Have 4 week stay in Florida then 2 weeks in Cayman and back to us for 8 weeks. Does the 2 week stay in Cayman use up time out of my 90 day esta? I know I can't start a new 90 day clock when I return to the US. Its not a business or educational trip , just tourism.
Your proposed itinerary is not legally permitted under the Visa Waiver Program.
When you first enter the US, you will be stamped in WT status for 90 days from the date of entry. This represents the so-called "90 day clock" that begins counting. If you travel to Canada, Mexico or the Caribbean during this time, and return to the US, you can only be readmitted for whatever time remains of the 90 days, which continued counting down while you were in the Cayman Islands.
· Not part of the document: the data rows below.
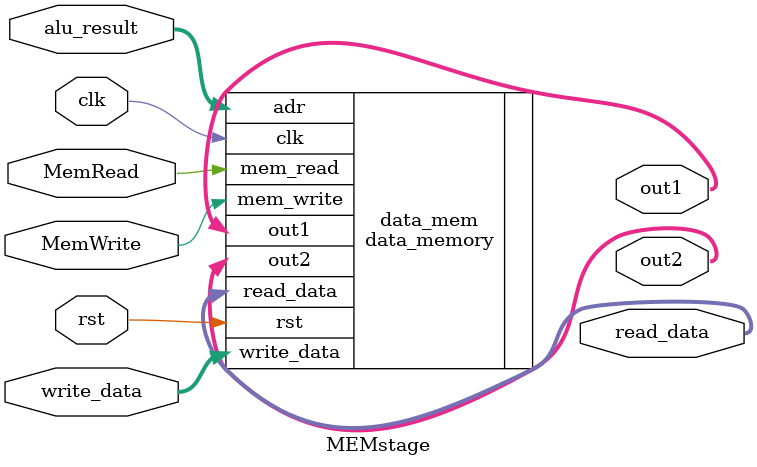
<source format=v>
module MEMstage (
    clk,
    rst, 
    MemRead,
    MemWrite,
    alu_result,
    out1,out2,
    write_data,
    read_data
);
    input wire clk, rst, MemRead, MemWrite; 
    input wire      [31:0]      alu_result,write_data; 
    output wire     [31:0]       out1,out2,read_data; 
    
    data_memory data_mem(.clk(clk),.rst(rst),.mem_read(MemRead),.mem_write(MemWrite),.adr(alu_result),
                        .write_data(write_data),.read_data(read_data),.out1(out1),.out2(out2)); 

endmodule

</source>
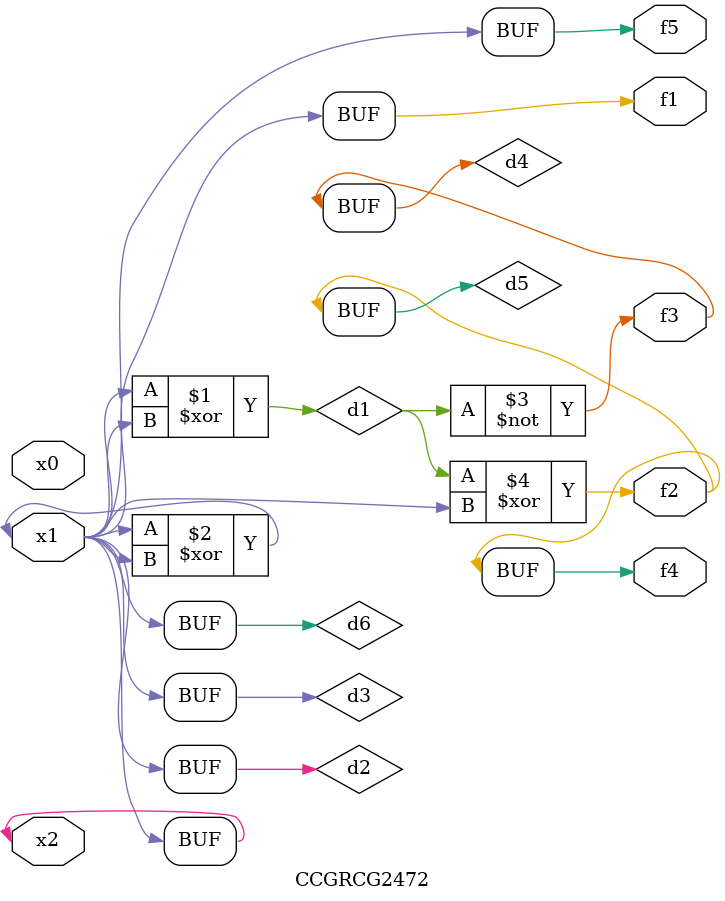
<source format=v>
module CCGRCG2472(
	input x0, x1, x2,
	output f1, f2, f3, f4, f5
);

	wire d1, d2, d3, d4, d5, d6;

	xor (d1, x1, x2);
	buf (d2, x1, x2);
	xor (d3, x1, x2);
	nor (d4, d1);
	xor (d5, d1, d2);
	buf (d6, d2, d3);
	assign f1 = d6;
	assign f2 = d5;
	assign f3 = d4;
	assign f4 = d5;
	assign f5 = d6;
endmodule

</source>
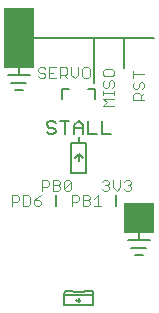
<source format=gto>
G75*
%MOIN*%
%OFA0B0*%
%FSLAX24Y24*%
%IPPOS*%
%LPD*%
%AMOC8*
5,1,8,0,0,1.08239X$1,22.5*
%
%ADD10C,0.0050*%
%ADD11C,0.0080*%
%ADD12R,0.1000X0.2000*%
%ADD13R,0.1000X0.1000*%
%ADD14C,0.0040*%
D10*
X002318Y000609D02*
X003282Y000609D01*
X003282Y000924D01*
X002318Y000924D01*
X002328Y001082D01*
X002564Y001082D01*
X002643Y001023D01*
X002957Y001023D01*
X003036Y001082D01*
X003272Y001082D01*
X003282Y000924D01*
X002879Y000767D02*
X002800Y000688D01*
X002721Y000767D01*
X002800Y000845D02*
X002800Y000688D01*
X002318Y000609D02*
X002318Y000924D01*
X002050Y003892D02*
X002050Y004267D01*
X002550Y005017D02*
X003050Y005017D01*
X003050Y006017D01*
X002800Y006017D01*
X002550Y006017D01*
X002550Y005017D01*
X002800Y005392D02*
X002800Y005642D01*
X002925Y005517D01*
X002800Y005642D02*
X002675Y005517D01*
X002800Y006017D02*
X002800Y006217D01*
X002945Y006292D02*
X002945Y006592D01*
X002795Y006742D01*
X002645Y006592D01*
X002645Y006292D01*
X002645Y006517D02*
X002945Y006517D01*
X003105Y006742D02*
X003105Y006292D01*
X003405Y006292D01*
X003566Y006292D02*
X003866Y006292D01*
X003566Y006292D02*
X003566Y006742D01*
X002485Y006742D02*
X002184Y006742D01*
X002335Y006742D02*
X002335Y006292D01*
X002024Y006367D02*
X001949Y006292D01*
X001799Y006292D01*
X001724Y006367D01*
X001799Y006517D02*
X001949Y006517D01*
X002024Y006442D01*
X002024Y006367D01*
X002024Y006667D02*
X001949Y006742D01*
X001799Y006742D01*
X001724Y006667D01*
X001724Y006592D01*
X001799Y006517D01*
X004050Y004267D02*
X004050Y003892D01*
D11*
X004800Y003017D02*
X004800Y002767D01*
X005175Y002767D01*
X005050Y002517D02*
X004550Y002517D01*
X004425Y002767D02*
X004800Y002767D01*
X004675Y002267D02*
X004925Y002267D01*
X003351Y007477D02*
X003351Y007792D01*
X003115Y007792D01*
X003300Y008017D02*
X003300Y009517D01*
X004300Y009517D01*
X004300Y008517D01*
X004300Y009517D02*
X005300Y009517D01*
X003300Y009517D02*
X001300Y009517D01*
X000800Y008517D02*
X000800Y008267D01*
X001175Y008267D01*
X001050Y008017D02*
X000550Y008017D01*
X000425Y008267D02*
X000800Y008267D01*
X000925Y007767D02*
X000675Y007767D01*
X002249Y007792D02*
X002249Y007477D01*
X002249Y007792D02*
X002485Y007792D01*
D12*
X000800Y009517D03*
D13*
X004800Y003517D03*
D14*
X004487Y004412D02*
X004367Y004412D01*
X004307Y004472D01*
X004179Y004532D02*
X004179Y004772D01*
X004307Y004712D02*
X004367Y004772D01*
X004487Y004772D01*
X004547Y004712D01*
X004547Y004652D01*
X004487Y004592D01*
X004547Y004532D01*
X004547Y004472D01*
X004487Y004412D01*
X004487Y004592D02*
X004427Y004592D01*
X004179Y004532D02*
X004058Y004412D01*
X003938Y004532D01*
X003938Y004772D01*
X003810Y004712D02*
X003810Y004652D01*
X003750Y004592D01*
X003810Y004532D01*
X003810Y004472D01*
X003750Y004412D01*
X003630Y004412D01*
X003570Y004472D01*
X003427Y004272D02*
X003427Y003912D01*
X003307Y003912D02*
X003547Y003912D01*
X003307Y004152D02*
X003427Y004272D01*
X003179Y004212D02*
X003179Y004152D01*
X003118Y004092D01*
X002938Y004092D01*
X002810Y004092D02*
X002810Y004212D01*
X002750Y004272D01*
X002570Y004272D01*
X002570Y003912D01*
X002570Y004032D02*
X002750Y004032D01*
X002810Y004092D01*
X002938Y003912D02*
X002938Y004272D01*
X003118Y004272D01*
X003179Y004212D01*
X003118Y004092D02*
X003179Y004032D01*
X003179Y003972D01*
X003118Y003912D01*
X002938Y003912D01*
X002487Y004412D02*
X002367Y004412D01*
X002307Y004472D01*
X002547Y004712D01*
X002547Y004472D01*
X002487Y004412D01*
X002307Y004472D02*
X002307Y004712D01*
X002367Y004772D01*
X002487Y004772D01*
X002547Y004712D01*
X002179Y004712D02*
X002179Y004652D01*
X002118Y004592D01*
X001938Y004592D01*
X001810Y004592D02*
X001810Y004712D01*
X001750Y004772D01*
X001570Y004772D01*
X001570Y004412D01*
X001570Y004532D02*
X001750Y004532D01*
X001810Y004592D01*
X001938Y004412D02*
X001938Y004772D01*
X002118Y004772D01*
X002179Y004712D01*
X002118Y004592D02*
X002179Y004532D01*
X002179Y004472D01*
X002118Y004412D01*
X001938Y004412D01*
X001547Y004272D02*
X001427Y004212D01*
X001307Y004092D01*
X001487Y004092D01*
X001547Y004032D01*
X001547Y003972D01*
X001487Y003912D01*
X001367Y003912D01*
X001307Y003972D01*
X001307Y004092D01*
X001179Y003972D02*
X001179Y004212D01*
X001118Y004272D01*
X000938Y004272D01*
X000938Y003912D01*
X001118Y003912D01*
X001179Y003972D01*
X000810Y004092D02*
X000750Y004032D01*
X000570Y004032D01*
X000570Y003912D02*
X000570Y004272D01*
X000750Y004272D01*
X000810Y004212D01*
X000810Y004092D01*
X003570Y004712D02*
X003630Y004772D01*
X003750Y004772D01*
X003810Y004712D01*
X003750Y004592D02*
X003690Y004592D01*
X003620Y007237D02*
X003740Y007357D01*
X003620Y007477D01*
X003980Y007477D01*
X003980Y007605D02*
X003980Y007725D01*
X003980Y007665D02*
X003620Y007665D01*
X003620Y007605D02*
X003620Y007725D01*
X003680Y007851D02*
X003740Y007851D01*
X003800Y007911D01*
X003800Y008031D01*
X003860Y008091D01*
X003920Y008091D01*
X003980Y008031D01*
X003980Y007911D01*
X003920Y007851D01*
X003680Y007851D02*
X003620Y007911D01*
X003620Y008031D01*
X003680Y008091D01*
X003680Y008219D02*
X003920Y008219D01*
X003980Y008279D01*
X003980Y008399D01*
X003920Y008459D01*
X003680Y008459D01*
X003620Y008399D01*
X003620Y008279D01*
X003680Y008219D01*
X003158Y008222D02*
X003158Y008462D01*
X003098Y008522D01*
X002978Y008522D01*
X002918Y008462D01*
X002918Y008222D01*
X002978Y008162D01*
X003098Y008162D01*
X003158Y008222D01*
X002790Y008282D02*
X002790Y008522D01*
X002790Y008282D02*
X002670Y008162D01*
X002550Y008282D01*
X002550Y008522D01*
X002422Y008462D02*
X002422Y008342D01*
X002362Y008282D01*
X002182Y008282D01*
X002302Y008282D02*
X002422Y008162D01*
X002182Y008162D02*
X002182Y008522D01*
X002362Y008522D01*
X002422Y008462D01*
X002054Y008522D02*
X001813Y008522D01*
X001813Y008162D01*
X002054Y008162D01*
X001933Y008342D02*
X001813Y008342D01*
X001685Y008282D02*
X001685Y008222D01*
X001625Y008162D01*
X001505Y008162D01*
X001445Y008222D01*
X001505Y008342D02*
X001625Y008342D01*
X001685Y008282D01*
X001685Y008462D02*
X001625Y008522D01*
X001505Y008522D01*
X001445Y008462D01*
X001445Y008402D01*
X001505Y008342D01*
X003620Y007237D02*
X003980Y007237D01*
X004620Y007437D02*
X004620Y007617D01*
X004680Y007677D01*
X004800Y007677D01*
X004860Y007617D01*
X004860Y007437D01*
X004860Y007557D02*
X004980Y007677D01*
X004920Y007805D02*
X004980Y007865D01*
X004980Y007985D01*
X004920Y008045D01*
X004860Y008045D01*
X004800Y007985D01*
X004800Y007865D01*
X004740Y007805D01*
X004680Y007805D01*
X004620Y007865D01*
X004620Y007985D01*
X004680Y008045D01*
X004620Y008173D02*
X004620Y008413D01*
X004620Y008293D02*
X004980Y008293D01*
X004980Y007437D02*
X004620Y007437D01*
M02*

</source>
Unfortunately, your itinerary would have you remain in the US until day 98 past your arrival, eight days longer than would be permitted.
You have a few options at this point:
You can rearrange your itinerary so that your visit to Cayman Islands is either at the beginning or at the end of your trip, so that your time in the US is continuous.
At the beginning is fine, because the 90 day clock does not start until you enter the US (provided, of course, that you do not transit the US to reach Cayman). At the end is also fine, because you are considered to have departed the US when you leave the US for the Cayman Islands and then go directly home. (And even if you have to transit the US to return home, the 90 days will have expired, so you should have no problem there. Remember that the purpose of the 90 day rule is to prevent visa runs, not to prevent people from going home.)
You can cut your trip short.
You can obtain a US visa. With a visa, you can stay in the US for up to 6 months on each visit, and the 90-day clock does not apply. Note that you will need two entries, but most countries' nationals get multiple entry visas anyway.
Yes, the two weeks in Cayman uses up some of your 90 day time. The 90 day clock starts from the day you enter the US, and continues counting even during time you spend in the Caribbean islands.